The report, which was published this month, noted that 37 percent of the GH¢571billion in payments made during 2016 were done digitally. However, 98.72 percent of the 6.8 billion payments by volume are still being made in cash.
“The strong preference for cash in Ghana is the result of high costs for digital payments that are often passed on to users — i.e. charging customers a fee to use credit cards, and a lack of trust in, or familiarity with, digital payments,” it noted.
This report, under the theme ‘Building an Inclusive Digital Payments Ecosystem: The Way Forward’, assesses Ghana’s progress to date and sets out specific policy recommendations that can accelerate Ghana’s journey toward a more digital economy.

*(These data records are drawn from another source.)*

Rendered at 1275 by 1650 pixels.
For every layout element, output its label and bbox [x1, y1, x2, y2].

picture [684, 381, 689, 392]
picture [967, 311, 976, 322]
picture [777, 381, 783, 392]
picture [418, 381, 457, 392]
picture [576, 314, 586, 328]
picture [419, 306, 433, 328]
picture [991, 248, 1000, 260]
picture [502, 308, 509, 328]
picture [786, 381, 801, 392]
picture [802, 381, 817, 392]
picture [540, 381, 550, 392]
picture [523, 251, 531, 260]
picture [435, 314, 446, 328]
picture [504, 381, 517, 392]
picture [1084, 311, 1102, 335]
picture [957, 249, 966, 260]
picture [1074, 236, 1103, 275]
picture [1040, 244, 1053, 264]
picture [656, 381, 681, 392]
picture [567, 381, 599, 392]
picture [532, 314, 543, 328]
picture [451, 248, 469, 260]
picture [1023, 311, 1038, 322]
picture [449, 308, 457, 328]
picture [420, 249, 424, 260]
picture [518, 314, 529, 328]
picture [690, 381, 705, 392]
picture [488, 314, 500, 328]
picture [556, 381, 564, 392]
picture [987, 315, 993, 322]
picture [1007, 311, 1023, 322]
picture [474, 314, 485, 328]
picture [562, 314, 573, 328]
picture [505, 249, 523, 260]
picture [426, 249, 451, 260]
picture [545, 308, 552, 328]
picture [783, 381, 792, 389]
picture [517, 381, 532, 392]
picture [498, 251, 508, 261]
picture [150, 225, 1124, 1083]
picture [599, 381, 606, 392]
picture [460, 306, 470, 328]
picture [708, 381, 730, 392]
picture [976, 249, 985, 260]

Out of the several digital platforms – including cards, Internet banking, mobile money and others – mobile money accounts for the largest proportion, representing 90 percent of all transactions initiated by digital payment instruments in Ghana for 2016, and over 77 percent of the value for all transactions initiated by digital instruments during that period.
“If government says any retailer or business owner who encourages the use of electronic payment platforms gets a certain amount of tax rebate, and due to that tax rebate reduces the cost of the good or service for consumers, who wouldn’t push it?” Mr. Babafemi asked.
The India move
India is one of the most cash-intensive countries in the world, with a cash-to-GDP ratio of 12 percent: almost four times that of markets such as Brazil, Mexico and South Africa.
That country in 2015 introduced a raft of incentive measures to spur increased adoption of electronic payments.
The incentives range from a charge on high value cash transactions to lower transaction fees for electronic payments, in tandem with tax benefits. The move represents attempts to curb the impact (and availability) of black-market money while encouraging more use of debit cards, credit cards and mobile payments.
One proposal is to offer sales tax rebates of 1 to 2 percentage points to merchants who report at least half of their transactions through online payments. Consumers could get an income tax rebate for electronic payment of a proportion of their expenses, the plan noted.
“With incentives such as these, many business owners would push consumers to pay with electronic platforms because they will then pay less tax. And if such benefits are transferred to consumers, the cost of the goods and services will reduce as compared to cash payments,” Mr. Babafemi noted.
“These days some people even hide point of sale devices, telling you it is not working because they feel that going through the stress of e-payment is not good enough when cash can be counted.”